KUTIPAN DOKUMEN -
+ + +

Disconnect (2012)


Ah right, rasanya baru saja bangkit dari alam lain saking lamanya nggak nulis di site ini. Sedikit ngerasa bersalah juga kok kayaknya idup gue lagi dalam mode ‘kelewat.sok.penting’ sampe-sampe nulis aja nggak sempet hahaha. The truth is, yeahhh…im kind of busy lately but don’t worry I am still here, alive.
oke, let’s talk about disconnect then


Disconnect (2012) adalah salah satu dari sekian banyak film omnibus yang akhirnya berhasil ngebikin gue terjebak dalam emosi. Sehabis nonton film ini, terasa ada semacam pain yang nempel aja gitu di salah satu sudut dalam diri ini *jangan muntah, plis*
yeah, seems pretty serious huh? sampe bawa2 istilah dangdut semacam ‘sudut.dalam.diri’ segala.
Tapi memang begitulah adanya.
Disconnect berisi tiga cerita berbeda yang punya basic permasalahan serupa, yaitu side effect dari perkembangan teknologi. So yes, dalam film ini kalian akan melihat berbagai macam bentuk cyber crime. Kalau kalian kebetulan pernah nonton cyber bully (itu tuh yang ada Emily Osment nya) maka mungkin kalian akan lebih familier dengan salah satu konflik dalam cerita ini.
Semua orang tahu bahwa di internet, segala hal bisa terjadi. Hanya dengan satu gambar yang kita upload, kita bisa saja berakhir menjadi sasaran bully dan endingnya bunuh diri. Ups spoiler alert hahah, iya…ada yang mencoba bunuh diri dalam film ini gegara sebuah foto. Nama anak ini adalah Ben Boyd, seorang remaja SMP canggung yang pandai main musik namun tidak pintar dalam bersosialisasi. Ben digambarkan sebagai tipikal anak pendiam yang nggak punya banyak teman sehingga wajar kalau dia lebih 'terlihat' di dunia maya ketimbang berinteraksi langsung dengan orang di dunia nyata.
Ben berkenalan dengan seorang gadis bernama Jessica Rohny di sebuah jejaring sosial dan lama kelamaan keduanya menjadi akrab. Bagian sedihnya adalah Ben tidak tahu bahwa ternyata Jessica adalah akun palsu yang dibuat oleh teman sekolah yang ingin mengerjainya. Hingga pada suatu hari, Ben yang bener-bener clueless dan sudah terlanjur jatuh hati ini nekat mengirimkan foto privatnya ke Jessica dan ya...seperti yang bisa kalian tebak, gambar itu menyebar ke seluruh anak di sekolah dan akhirnya, Ben yang masih remaja dengan mental yang belum stabil ini tidak bisa berfikir panjang dan memutuskan untuk gantung diri.
Yet so far, cyber crime telah menjadi isu yang menarik untuk diangkat ke permukaan. Mungkin untuk beberapa tahun lalu, di saat jejaring social media belum setenar sekarang, jenis cerita semacam ini memang masih terasa asing di telinga. Namun melihat perkembangan dunia online yang begitu pesat, konflik-konflik yang dituturkan dalam film ini sudah terasa semakin relevan dan menjadi bagian dari kasus-kasus kriminal pada umumnya, bahkan untuk negara-negara berkembang seperti Indonesia sekalipun. Seperti yang kita tahu, our beloved country ini sudah tidak asing lagi dengan yang namanya cyber crime dimana tiap waktu masih ada aja pemberitaan di tivi tentang remaja yang hilang atau diculik *or whatever it is* setelah janjian sama completely stranger di facebook.

+ + +

CUPLIKAN DATASET -
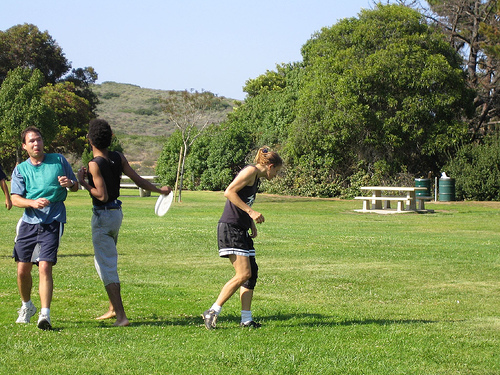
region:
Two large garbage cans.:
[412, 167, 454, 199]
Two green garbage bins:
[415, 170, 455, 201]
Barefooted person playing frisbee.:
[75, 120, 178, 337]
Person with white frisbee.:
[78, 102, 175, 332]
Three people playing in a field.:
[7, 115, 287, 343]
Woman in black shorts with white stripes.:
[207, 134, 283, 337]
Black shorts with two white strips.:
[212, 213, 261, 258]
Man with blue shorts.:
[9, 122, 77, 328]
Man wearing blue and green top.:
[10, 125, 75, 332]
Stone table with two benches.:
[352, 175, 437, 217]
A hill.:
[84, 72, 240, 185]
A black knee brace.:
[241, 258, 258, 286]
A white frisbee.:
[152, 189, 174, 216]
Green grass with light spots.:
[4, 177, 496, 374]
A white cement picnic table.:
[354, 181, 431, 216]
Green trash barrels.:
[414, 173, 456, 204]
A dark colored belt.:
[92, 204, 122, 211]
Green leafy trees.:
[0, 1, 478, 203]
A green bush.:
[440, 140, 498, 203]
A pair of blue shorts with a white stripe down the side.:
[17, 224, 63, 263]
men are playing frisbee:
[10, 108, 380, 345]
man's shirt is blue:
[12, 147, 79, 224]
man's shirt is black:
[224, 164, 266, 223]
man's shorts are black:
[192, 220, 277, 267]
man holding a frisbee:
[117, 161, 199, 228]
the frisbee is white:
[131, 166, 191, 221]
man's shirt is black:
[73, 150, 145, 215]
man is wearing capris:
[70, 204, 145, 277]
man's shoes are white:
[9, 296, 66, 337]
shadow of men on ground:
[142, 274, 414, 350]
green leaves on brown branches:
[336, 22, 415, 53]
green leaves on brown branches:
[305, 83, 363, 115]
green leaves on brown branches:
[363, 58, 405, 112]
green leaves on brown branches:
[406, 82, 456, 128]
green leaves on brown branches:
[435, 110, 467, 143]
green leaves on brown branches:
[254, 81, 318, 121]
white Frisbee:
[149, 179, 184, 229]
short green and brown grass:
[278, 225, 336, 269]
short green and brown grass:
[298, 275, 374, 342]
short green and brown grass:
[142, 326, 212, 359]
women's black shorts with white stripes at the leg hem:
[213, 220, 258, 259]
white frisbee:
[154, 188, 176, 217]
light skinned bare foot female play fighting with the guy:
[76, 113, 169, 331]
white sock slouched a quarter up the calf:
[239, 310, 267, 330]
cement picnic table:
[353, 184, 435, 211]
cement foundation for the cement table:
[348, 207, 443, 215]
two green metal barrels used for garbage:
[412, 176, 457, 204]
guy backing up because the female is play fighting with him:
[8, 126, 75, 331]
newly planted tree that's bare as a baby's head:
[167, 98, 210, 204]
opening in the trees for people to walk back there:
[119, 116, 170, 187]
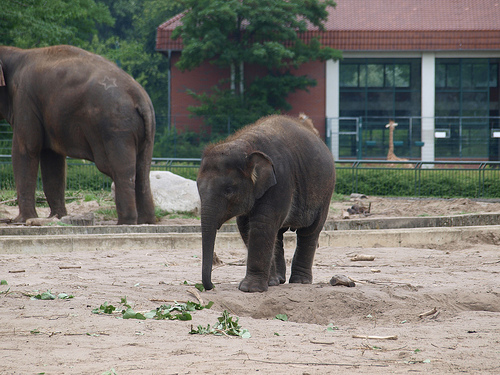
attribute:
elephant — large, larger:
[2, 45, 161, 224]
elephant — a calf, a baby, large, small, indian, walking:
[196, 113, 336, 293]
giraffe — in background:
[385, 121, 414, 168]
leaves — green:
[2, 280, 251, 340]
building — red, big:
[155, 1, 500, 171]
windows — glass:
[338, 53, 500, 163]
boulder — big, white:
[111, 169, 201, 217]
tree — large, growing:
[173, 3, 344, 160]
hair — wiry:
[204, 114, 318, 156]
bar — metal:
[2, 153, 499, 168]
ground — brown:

+ + +

YANG DIMINTA -
Sebutkan semua nama orang yang muncul dalam ulasan film Disconnect. Catatan di atas tidak berperan apa pun di sini.

HASIL TUGAS -
Ben Boyd, Jessica Rohny, Emily Osment